RE: Loads for Bighorn
Since you have the powder, try dropping to 70 grains of powder first. Then try some 240 & 300 grain Hornady XTP's. The T/C mag express XTP's will work great and they come with their own sabot. If the 70 grains is working good then move it to 75 and so on. Then again, it might be a rifle that just does not like Triple Se7en and wants something a little slower burning. My Wolverine also shoot Shockwaves very well.
I talk to a person all the time with the same rifle you have. He shoots 80 grains of Goex 2f and a 240 grain XTP out of his Bighorn. As for power, he has blown through every deer he has shot with it in Kansas and Pennsylvania so he can not tell you how the bullets look after being shot. He does report excellent accuracy like my Wolverine does, and the deer drop dead. Which is the main thing.

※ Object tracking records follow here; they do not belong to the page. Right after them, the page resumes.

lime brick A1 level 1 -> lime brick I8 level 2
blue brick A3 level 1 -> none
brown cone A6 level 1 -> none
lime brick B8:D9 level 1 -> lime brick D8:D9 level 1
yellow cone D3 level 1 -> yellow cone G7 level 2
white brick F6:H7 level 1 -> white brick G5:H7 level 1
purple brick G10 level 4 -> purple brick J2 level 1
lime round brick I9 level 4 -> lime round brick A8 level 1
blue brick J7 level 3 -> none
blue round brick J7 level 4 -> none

The Knight & Noslerbullets should have shot well... are you swabbing the barrel between shots? Also what are you using for a swab solution? Any rifle that shoots a #11 cap, I swab 9 out of 10 times with pure isopropyl alcohol. A lightly damp patch and then two dry ones. While #11 will fire loose powder well, it does not take to swabbing as well as the 209 primers do.

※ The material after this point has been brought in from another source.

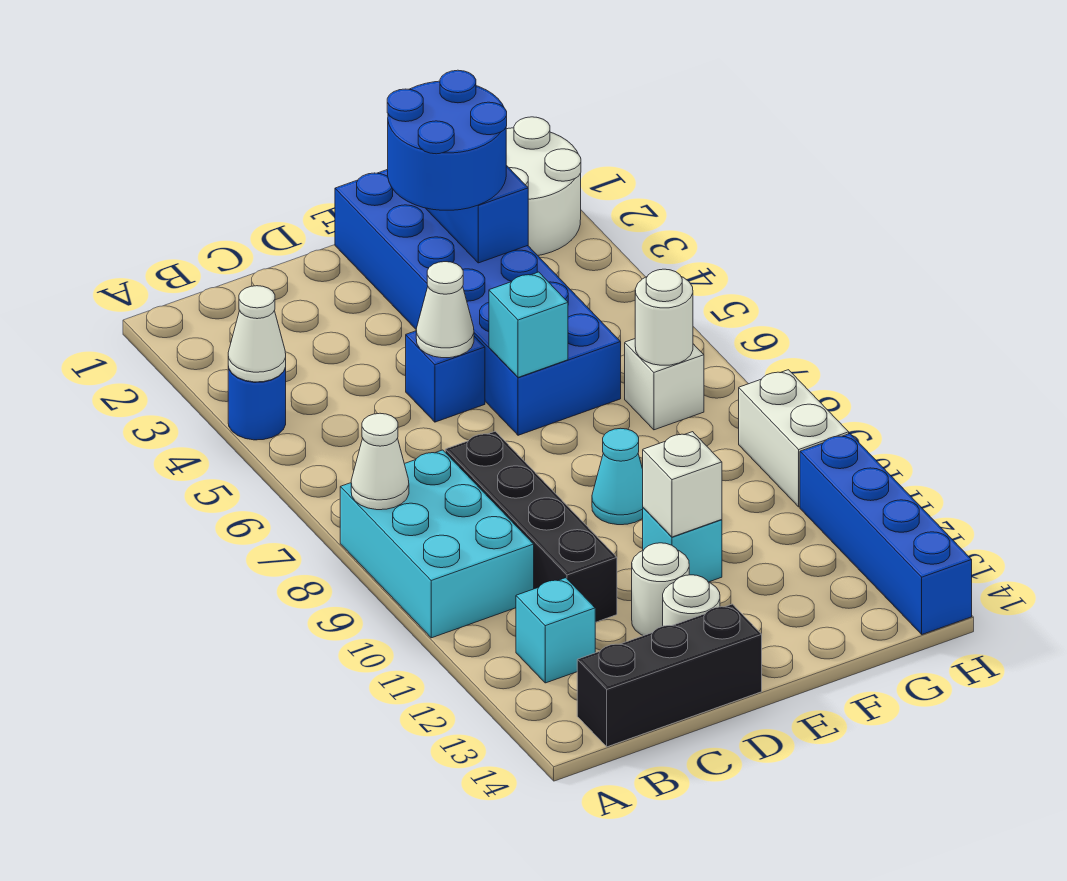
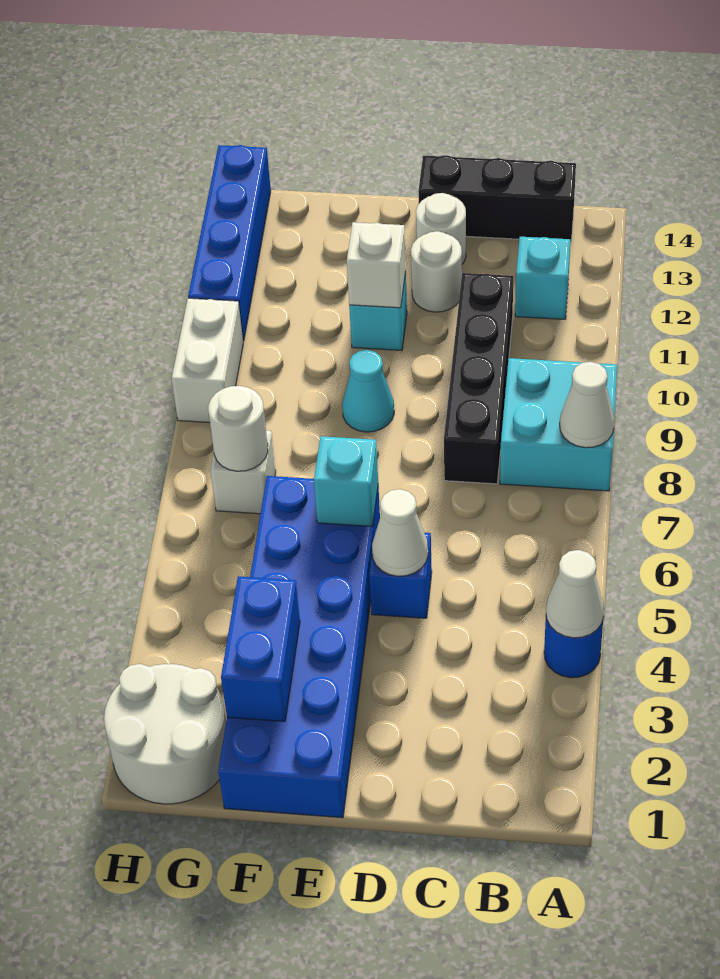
cyan brick A8:B10 level 1 -> cyan brick A8:B9 level 1
blue round brick E2:F3 level 3 -> none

Something you might want to try just for kicks.. next time at the range, load 90-100 grains of Triple Se7en 2f and that Nosler and see how the rifle shoots. You might have one of them powder junkie rifles. My Knight Disc is one of them. I must have shot four pounds of powder through that thing trying to find the sweet load. Finally one day on the range I was shooting my T/C Black Diamond XR and my Knight. I had the powder measure set for 110 grains of powder. When it came time to shoot the Knight I did not change the charge back.. Well low and behold, the projectiles (300 grain Shockwaves) were cutting each other at 50 yards... It was a powder junkie rifle. As long as I keep the charge over 100 grains that rifle will shoot. Although it does have a 24" barrel.